This site has no affiliated with GDELT (gdeltproject.org), but does provide an interface to some of its data services - specifically its DOC, GEO and Television APIs. These services should not be confused with the GDELT Events databases to which "GDELT" is most closely associated by some, although they are related.
Using this site you can do things like:
- search in English for global content in any or all languages on a particular topic
- search for specific content or published in the past hour from eg. Japan, or in Japanese, or referencing a Japanese location
- find content based on features and text in its imagery
- investigate and compare media trends over time
- Search term - any work or phrase in English (GDELT matches these against English translations of non-English content). Phrases should be in "double quotes". Spaces outside quotes are interpreted as AND. Boolean is supported, so you can search for '(x OR y)' or 'x -y' (NOT y). There are also two powerful special search functions that can help to find the right content:
- near: articles that feature two words within n words of each other - e.g. near5:"climate emergency" (example)
- repeat: articles that feature a word a minimum of n times (max 5) - e.g. repeat3:"climate" (example)

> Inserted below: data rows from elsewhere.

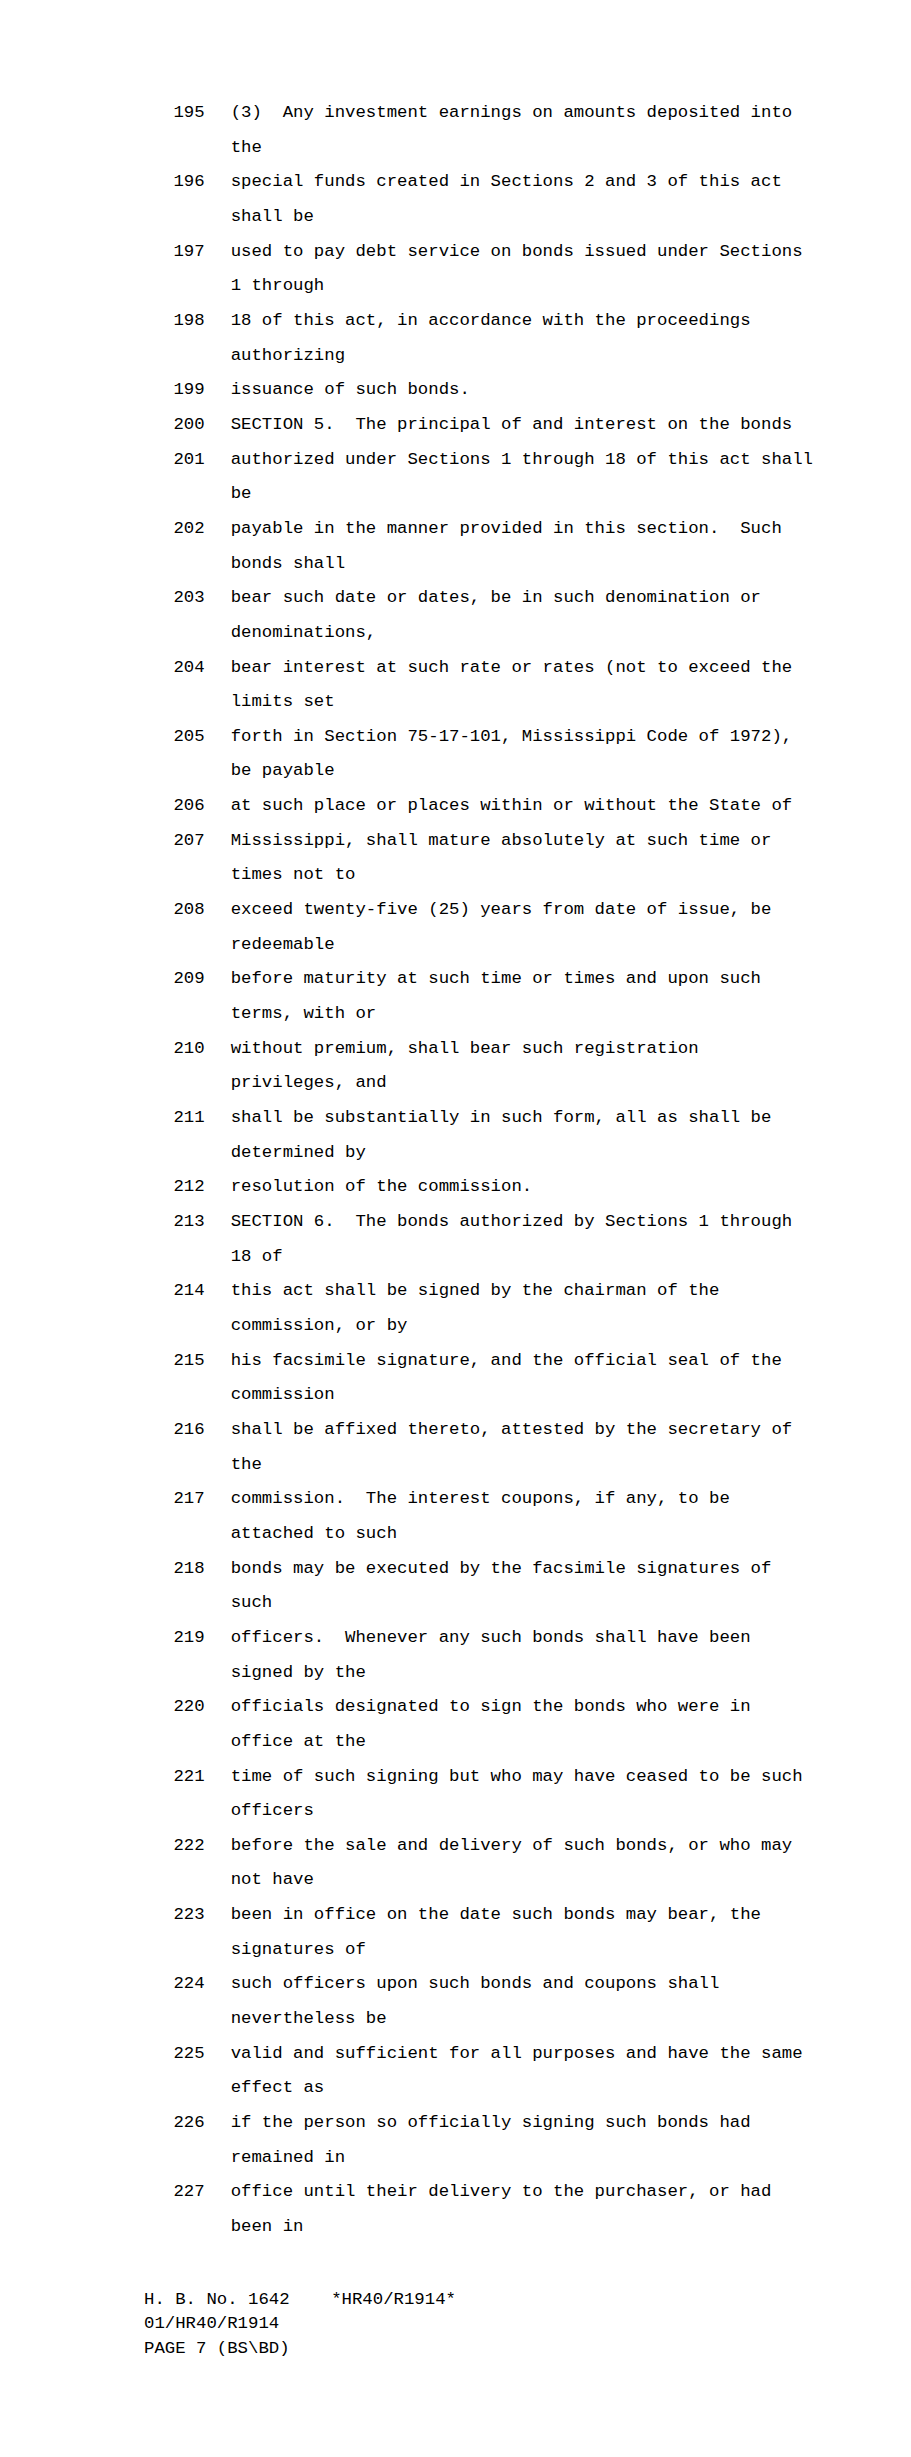195(3) Any investment earnings on amounts deposited into the
196 special funds created in Sections 2 and 3 of this act shall be
197 used to pay debt service on bonds issued under Sections 1 through
19818 of this act, in accordance with the proceedings authorizing
199 issuance of such bonds.
200 SECTION 5. The principal of and interest on the bonds
201 authorized under Sections 1 through 18 of this act shall be
202 payable in the manner provided in this section. Such bonds shall
203 bear such date or dates, be in such denomination or denominations,
204 bear interest at such rate or rates (not to exceed the limits set
205 forth in Section 75-17-101, Mississippi Code of 1972), be payable
206 at such place or places within or without the State of
207 Mississippi, shall mature absolutely at such time or times not to
208 exceed twenty-five (25) years from date of issue, be redeemable
209 before maturity at such time or times and upon such terms, with or
210 without premium, shall bear such registration privileges, and
211 shall be substantially in such form, all as shall be determined by
212 resolution of the commission.
213 SECTION 6. The bonds authorized by Sections 1 through 18 of
214 this act shall be signed by the chairman of the commission, or by
215 his facsimile signature, and the official seal of the commission
216 shall be affixed thereto, attested by the secretary of the
217 commission. The interest coupons, if any, to be attached to such
218 bonds may be executed by the facsimile signatures of such
219 officers. Whenever any such bonds shall have been signed by the
220 officials designated to sign the bonds who were in office at the
221 time of such signing but who may have ceased to be such officers
222 before the sale and delivery of such bonds, or who may not have
223 been in office on the date such bonds may bear, the signatures of
224 such officers upon such bonds and coupons shall nevertheless be
225 valid and sufficient for all purposes and have the same effect as
226 if the person so officially signing such bonds had remained in
227 office until their delivery to the purchaser, or had been in
H. B. No. 1642 *HR40/R1914*
01/HR40/R1914
PAGE 7 (BS\BD)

- Image tags - images within content are processed using deep learning algorithms to identify features and text they contain. Search for available tags in the dialogue box (example)
- Themes - content is interpreted and linked to 'themes' reflecting its subject matter, which you can search by. Themes are based on GDELT's Global Knowledge Graph (GKG).

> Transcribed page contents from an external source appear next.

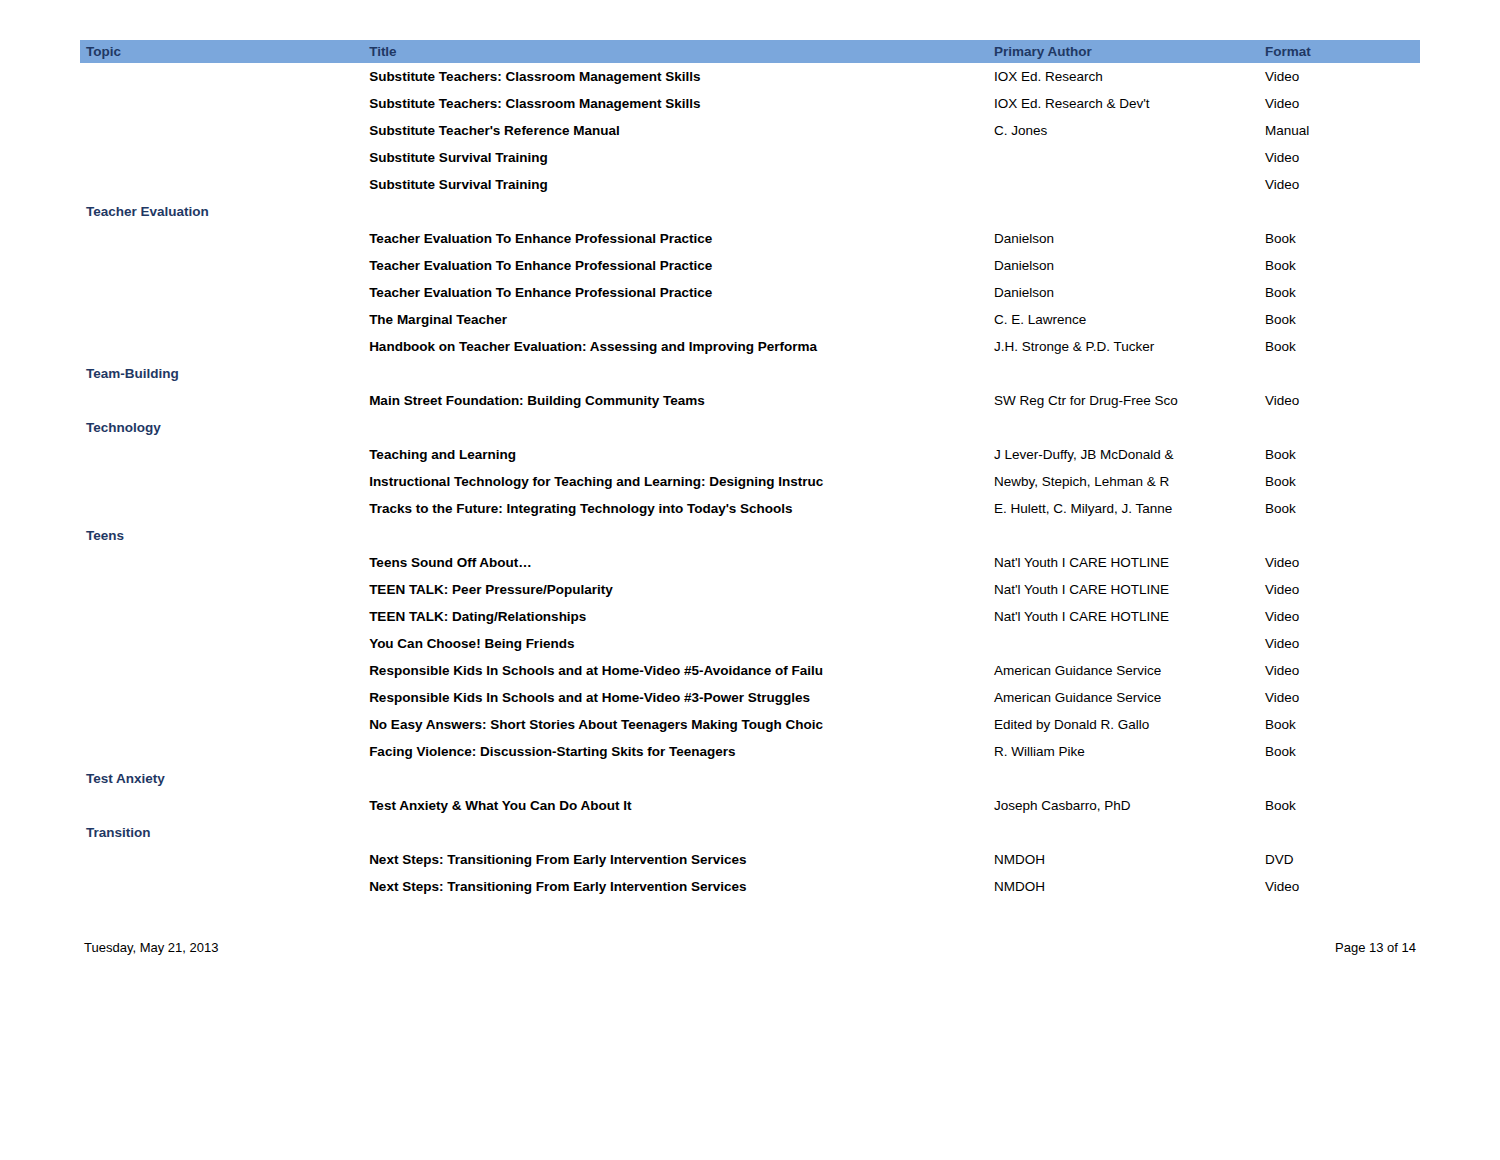| Topic | Title | Primary Author | Format |
| --- | --- | --- | --- |
| | Substitute Teachers: Classroom Management Skills | IOX Ed. Research | Video |
| | Substitute Teachers: Classroom Management Skills | IOX Ed. Research & Dev't | Video |
| | Substitute Teacher's Reference Manual | C. Jones | Manual |
| | Substitute Survival Training | | Video |
| | Substitute Survival Training | | Video |
| Teacher Evaluation | | | |
| | Teacher Evaluation To Enhance Professional Practice | Danielson | Book |
| | Teacher Evaluation To Enhance Professional Practice | Danielson | Book |
| | Teacher Evaluation To Enhance Professional Practice | Danielson | Book |
| | The Marginal Teacher | C. E. Lawrence | Book |
| | Handbook on Teacher Evaluation: Assessing and Improving Performa | J.H. Stronge & P.D. Tucker | Book |
| Team-Building | | | |
| | Main Street Foundation: Building Community Teams | SW Reg Ctr for Drug-Free Sco | Video |
| Technology | | | |
| | Teaching and Learning | J Lever-Duffy, JB McDonald & | Book |
| | Instructional Technology for Teaching and Learning: Designing Instruc | Newby, Stepich, Lehman & R | Book |
| | Tracks to the Future: Integrating Technology into Today's Schools | E. Hulett, C. Milyard, J. Tanne | Book |
| Teens | | | |
| | Teens Sound Off About… | Nat'l Youth I CARE HOTLINE | Video |
| | TEEN TALK: Peer Pressure/Popularity | Nat'l Youth I CARE HOTLINE | Video |
| | TEEN TALK: Dating/Relationships | Nat'l Youth I CARE HOTLINE | Video |
| | You Can Choose! Being Friends | | Video |
| | Responsible Kids In Schools and at Home-Video #5-Avoidance of Failu | American Guidance Service | Video |
| | Responsible Kids In Schools and at Home-Video #3-Power Struggles | American Guidance Service | Video |
| | No Easy Answers: Short Stories About Teenagers Making Tough Choic | Edited by Donald R. Gallo | Book |
| | Facing Violence: Discussion-Starting Skits for Teenagers | R. William Pike | Book |
| Test Anxiety | | | |
| | Test Anxiety & What You Can Do About It | Joseph Casbarro, PhD | Book |
| Transition | | | |
| | Next Steps: Transitioning From Early Intervention Services | NMDOH | DVD |
| | Next Steps: Transitioning From Early Intervention Services | NMDOH | Video |
Tuesday, May 21, 2013
Page 13 of 14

- Source countries - countries of content origin. Choose up to ~7 - current implementation interprets these as (tag1 OR tag2)
- Source languages - languages of the content. Choose up to ~7 - currently interpreted as (theme1 OR theme2)
- Domain - define web domain of content - e.g. 'bbc.co.uk' or top-level domain '.gov' (US government content). Currently supports up to 5 domains, or 7 with _Exclude subdomains_ checked.
- Date range - define any window for content dated since 1 January 2017. 'Recent' field must be clear to use this. CONTENT view will only return matching articles published in the most recent 3 months of your specified window.
- Recent - set to return most recent content in terms of minutes/hours/days/months/year. Use format '12h', '5d', '3w', '6m', '1y' (1y max) or just a number for minutes.
- GT - A Google Translate widget to translate articles headlines in ART LIST and ART GALLERY modes. To use scroll to the bottom of the results window and select the target language. Translations of abbreviated headlines aren't always very good, but should still give an idea of topic.
- CONTENT - This tab offers the various modes to access the content matching the search (example1 )
- TIMELINE - This offers the modes available to view volumetric trends for the query over time (example1, example2).
- GEO - Geographical tools to investigate media published in the past 7 days. Some modes (e.g. default POINT DATA example) report not the origins of content, but countries and place names that are referenced. Some of the modes are image-specific, and will only work for image tag searches. Others work only with search terms and not image tags.
- TV - This explores GDELT's Television Explorer API, a collaboration with the Internet Archive to make searchable the "closed captioning" text streams accompanying TV news - i.e. the digitised speech that is broadcast - for selected networks.
- This tool works by remembering the data for TIMELINE queries that you Add, and comparing them when you click View. See the guide.